Christian Seifert, the CEO of the German Football League (Deutsche Fußball Liga), said that Bundesliga play could return as early as May 9 of it receives the green light from the country's decision makers. The announcement was made during a meeting held by league and club executives on Thursday.

Seifert said he didn't know whether government officials could possibly give the green light on Thursday, but on Wednesday Germany's health minister said that playing by May 9 was definitely possible, according to DW. It remains to be seen how quickly the league hears back from the government, but it is worth noting that a government conference is scheduled for April 30.

"The game is suspended until April 30th," Seifert said. "We have several game plan options. However, it is not realistic to start on the first weekend in May.

"But we will be ready on May 9th -- or when the signal comes ..."

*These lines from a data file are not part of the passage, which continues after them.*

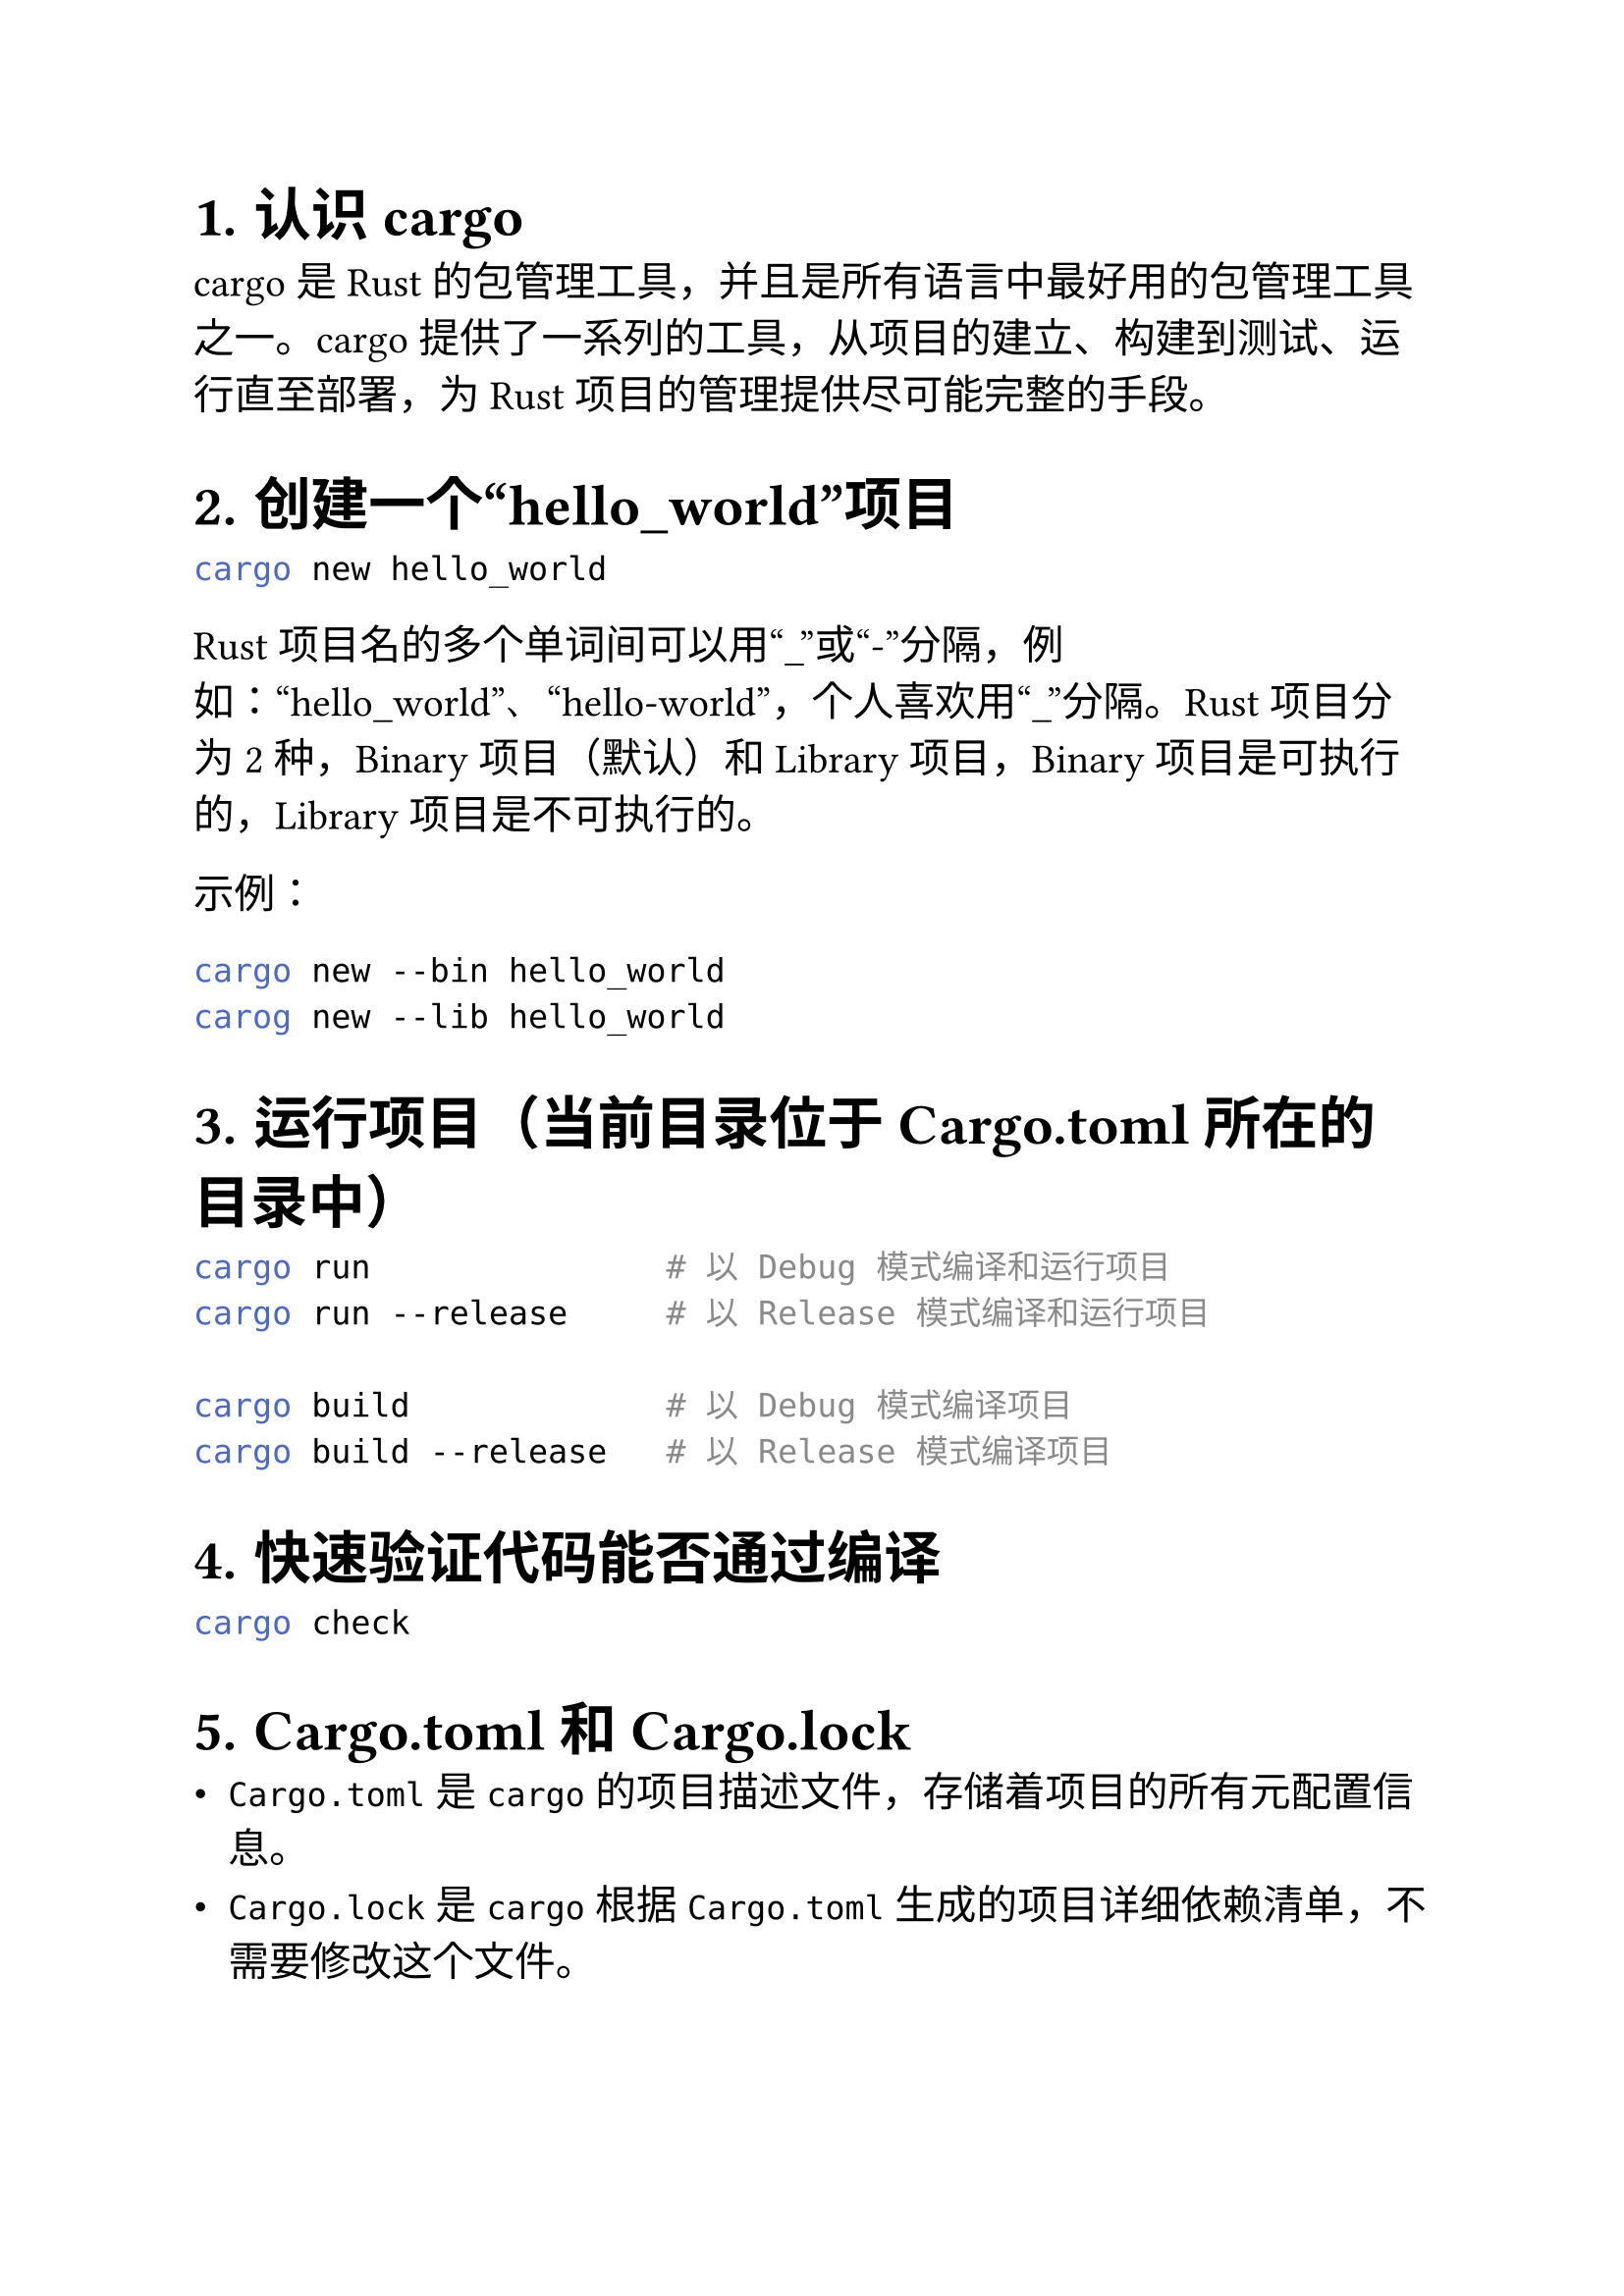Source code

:#set heading(numbering: "1.")
#set text(size: 15pt)

= 认识 cargo
cargo 是 Rust 的包管理工具，并且是所有语言中最好用的包管理工具之一。cargo 提供了一系列的工具，从项目的建立、构建到测试、运行直至部署，为 Rust 项目的管理提供尽可能完整的手段。

= 创建一个“hello_world”项目
```sh
cargo new hello_world
```

Rust 项目名的多个单词间可以用“\_”或“-”分隔，例如：“hello_world”、“hello-world”，个人喜欢用“\_”分隔。Rust 项目分为 2 种，Binary 项目（默认）和 Library 项目，Binary 项目是可执行的，Library 项目是不可执行的。

示例：
```sh
cargo new --bin hello_world
carog new --lib hello_world
```
= 运行项目（当前目录位于 Cargo.toml 所在的目录中）
```sh
cargo run               # 以 Debug 模式编译和运行项目
cargo run --release     # 以 Release 模式编译和运行项目

cargo build             # 以 Debug 模式编译项目
cargo build --release   # 以 Release 模式编译项目
```

= 快速验证代码能否通过编译
```sh
cargo check
```

= Cargo.toml 和 Cargo.lock
- `Cargo.toml` 是 `cargo` 的项目描述文件，存储着项目的所有元配置信息。
- `Cargo.lock` 是 `cargo` 根据 `Cargo.toml` 生成的项目详细依赖清单，不需要修改这个文件。

= 覆盖默认的镜像地址
在`$HOME/.cargo/config.toml`中添加以下内容：
```toml
[source.crates-io]
replace-with = 'ustc'

[source.ustc]
registry = "git://mirrors.ustc.edu.cn/crates.io-index"
```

During the DFL meeting, plans were outlined for how to handle the coronavirus and provide a safe environment for players to play. That includes constant COVID-19 testing, social distancing measures, limiting the people involved and more. The first and second division have been suspended since March 13. Every top soccer league in Europe has been suspended indefinitely due to the pandemic, and there's a real possibility that the Bundesliga could be the first major league to return from hiatus. Germany has constantly been viewed as one of the countries that has best handled the COVID-19 outbreak compared to the rest of the world. The country has seen a decline in confirmed cases since April 18. 

There would be a limit of 330 people per stadium who would be regularly tested and would have to follow specific social distancing guidelines when possible.

Dr. Tim Meyer, who heads the DFL's task force, looking into how games could safely return, said there are three pillars when it comes to safety: Monitoring the infection of the professionals who test positive, ensuring the safety and cleanliness of the venues, and also regular testing. Meyer said they would need about 14,400 tests over a 10-week period to complete the season, with any leftover tests going to the community.

The Bundesliga clubs have played 25 of the 34 matches scheduled this season. Only six points separate the top four teams (Bayern Munich, Borussia Dortmund, RB Leipzig and Borussia Mönchengladbach) in the Bundesliga standings.